Input records:
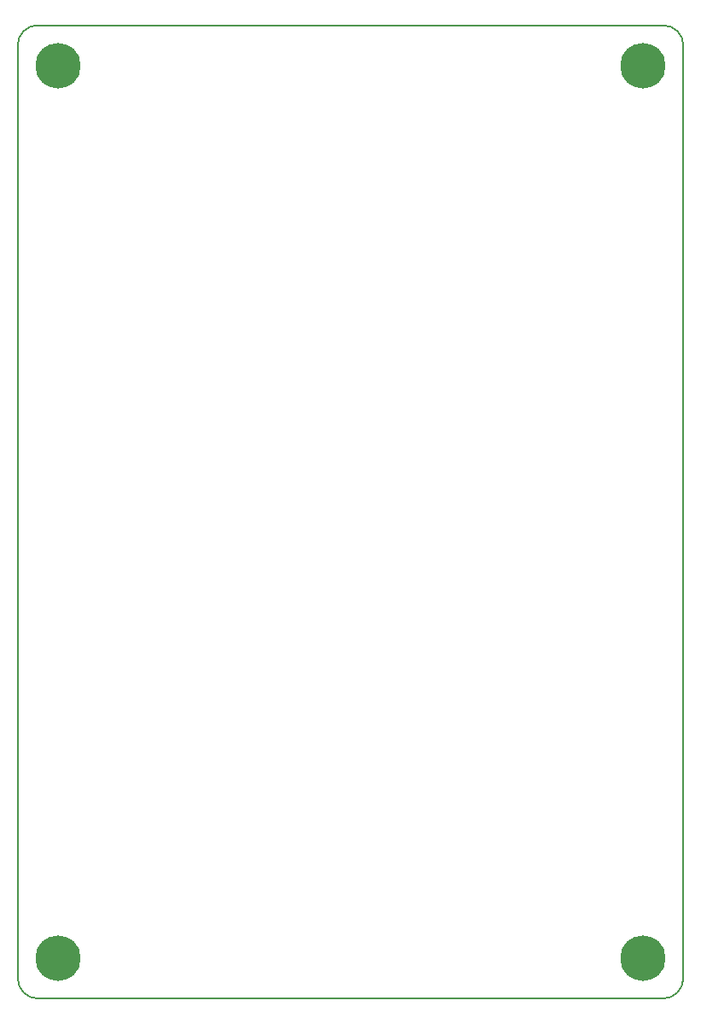
<source format=gbr>
%TF.GenerationSoftware,KiCad,Pcbnew,5.1.10-88a1d61d58~88~ubuntu21.04.1*%
%TF.CreationDate,2021-07-07T15:16:20+02:00*%
%TF.ProjectId,USBaspDualZif-bottom,55534261-7370-4447-9561-6c5a69662d62,V1.0*%
%TF.SameCoordinates,Original*%
%TF.FileFunction,Soldermask,Bot*%
%TF.FilePolarity,Negative*%
%FSLAX46Y46*%
G04 Gerber Fmt 4.6, Leading zero omitted, Abs format (unit mm)*
G04 Created by KiCad (PCBNEW 5.1.10-88a1d61d58~88~ubuntu21.04.1) date 2021-07-07 15:16:20*
%MOMM*%
%LPD*%
G01*
G04 APERTURE LIST*
%TA.AperFunction,Profile*%
%ADD10C,0.200000*%
%TD*%
%ADD11C,4.502000*%
G04 APERTURE END LIST*
D10*
X48821500Y-58418500D02*
G75*
G03*
X46821500Y-60418500I0J-2000000D01*
G01*
X46821500Y-152917500D02*
G75*
G03*
X48821500Y-154917500I2000000J0D01*
G01*
X110823500Y-154916000D02*
G75*
G03*
X112823500Y-152916000I0J2000000D01*
G01*
X112823500Y-60420000D02*
G75*
G03*
X110823500Y-58420000I-2000000J0D01*
G01*
X46821500Y-152917500D02*
X46821500Y-60418500D01*
X110823500Y-154916000D02*
X48821500Y-154917500D01*
X112823500Y-60420000D02*
X112823500Y-152916000D01*
X48821500Y-58418500D02*
X110823500Y-58420000D01*
X48821500Y-58418500D02*
G75*
G03*
X46821500Y-60418500I0J-2000000D01*
G01*
X46821500Y-152917500D02*
G75*
G03*
X48821500Y-154917500I2000000J0D01*
G01*
X110823500Y-154916000D02*
G75*
G03*
X112823500Y-152916000I0J2000000D01*
G01*
X112823500Y-60420000D02*
G75*
G03*
X110823500Y-58420000I-2000000J0D01*
G01*
X46821500Y-152917500D02*
X46821500Y-60418500D01*
X110823500Y-154916000D02*
X48821500Y-154917500D01*
X112823500Y-60420000D02*
X112823500Y-152916000D01*
X48821500Y-58418500D02*
X110823500Y-58420000D01*
D11*
X108826000Y-150923500D03*
X50826000Y-150923500D03*
X108826000Y-62423500D03*
X50826000Y-62423500D03*
M02*

</source>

What you need to do: Look for the word "format" in the listing above, and copy every line where you find it.

Task solution:
<source format=gbr>
G04 Gerber Fmt 4.6, Leading zero omitted, Abs format (unit mm)*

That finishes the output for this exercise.